Uma personalidade suscetível de servir como exemplo de quão controverso pode ser o julgamento coetâneo é Charles De Gaulle. O grande estadista francês era um poliedro de multifárias facetas, cada qual a refletir aquilo que os observadores queriam encontrar em seu perfil.

Conviveu com outras celebridades da época, vultos históricos instigantes, como Winston Churchill, Konrad Adenauer, John Kennedy, Dwight D. Eisenhower. Pesquisar as biografias de todos eles propiciaria curiosa reconstituição do caráter de De Gaulle. Mas o que pensava dele Harold Macmillan é suficiente para sustentar a complexidade das relações entre os homens – àquele tempo não existia Margareth Tatcher – que detinham poder nas grandes nações.

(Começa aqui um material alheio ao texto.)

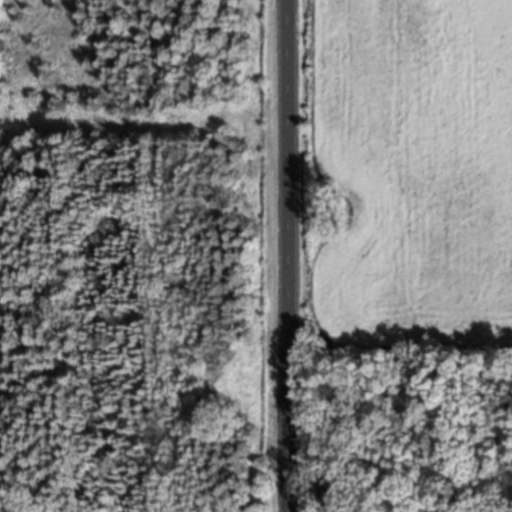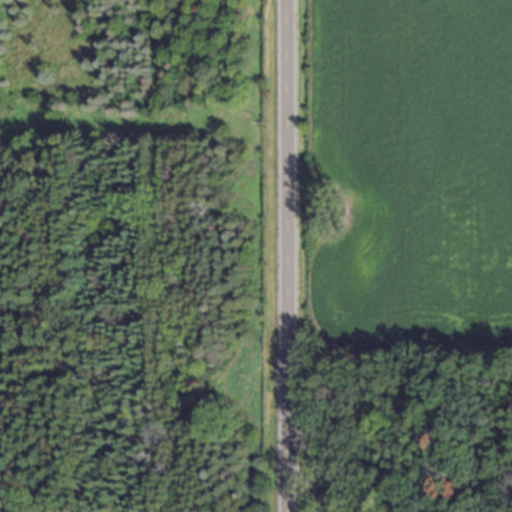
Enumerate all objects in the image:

Harold MacMillan (1894-1986) foi Primeiro Ministro da Inglaterra entre 1957 e 1963. Estava empenhado em fazer com que seu país viesse a integrar a Commonwealth. A tanto, De Gaulle se opunha. Fazia questão de lembrar que a Inglaterra não se esquecia de que era uma ilha e que o mar não tinha limites para ela. Nunca se sentiu a integrar o Velho Continente, a Europa.

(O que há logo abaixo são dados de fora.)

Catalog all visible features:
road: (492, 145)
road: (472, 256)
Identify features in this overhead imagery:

MacMillan se esforçava para mostrar que a Inglaterra de Kipling já não existia e que ela se considerava cada vez mais europeizada. Encontrava séria resistência do governante gaulês. Tentou abordagem mediante aproximação com os auxiliares de De Gaulle, que eram meros cumpridores das ordens do chefe. MacMillan sabia que tudo dependia exclusivamente de De Gaulle. E como é que ele considerava o todo-poderoso francês?

Atente-se ao seu relato:

“O imperador dos franceses...está mais velho, mais moralista e muito mais real do que da última vez que o vi...Apesar de ter uma dignidade e um charme extraordinários, de ser bom com os empregados e com as crianças, e assim por diante, dá a impressão de não ouvir argumentos. Simplesmente repete inúmeras vezes o que disse. Fala em Europa, mas quer dizer França. A tragédia é que concordamos com De Gaulle em quase tudo. Gostamos da Europa política, de que De Gaulle gosta. Somos antifederalistas; ele também. Tememos um renascimento alemão e não temos a menor vontade de ver uma Alemanha renascida. É assim que De Gaulle pensa também. Estamos de acordo, mas seu orgulho, seu ódio hereditário contra a Inglaterra, suas amargas lembranças da última guerra; acima de tudo, toda a sua imensa vaidade da França, faz com que nos acolha e nos rejeite, com um estranho complexo de “amor e ódio”. Às vezes, quando estou com ele, acho que superei isso. mas então ele volta à sua aversão e à sua antipatia, como um cão volta ao seu vômito”.

De Gaulle não permitiu que a Inglaterra ingressasse naquele experimento de que derivaria a União Europeia. Comentou com Adenauer, uns dias após o encontro com Macmillan, que este interpretara “uma grande cena sentimental” sobre o seu desejo de ingressar na Europa. A História se repetiu com o Brexit, onde os algoritmos fizeram a Inglaterra deixar o bloco e colher os impactos dessa desastrada opção.

Até que ponto o destino das nações se subordina às idiossincrasias de seus líderes, entregues à lupa cruel de seus parceiros/adversários?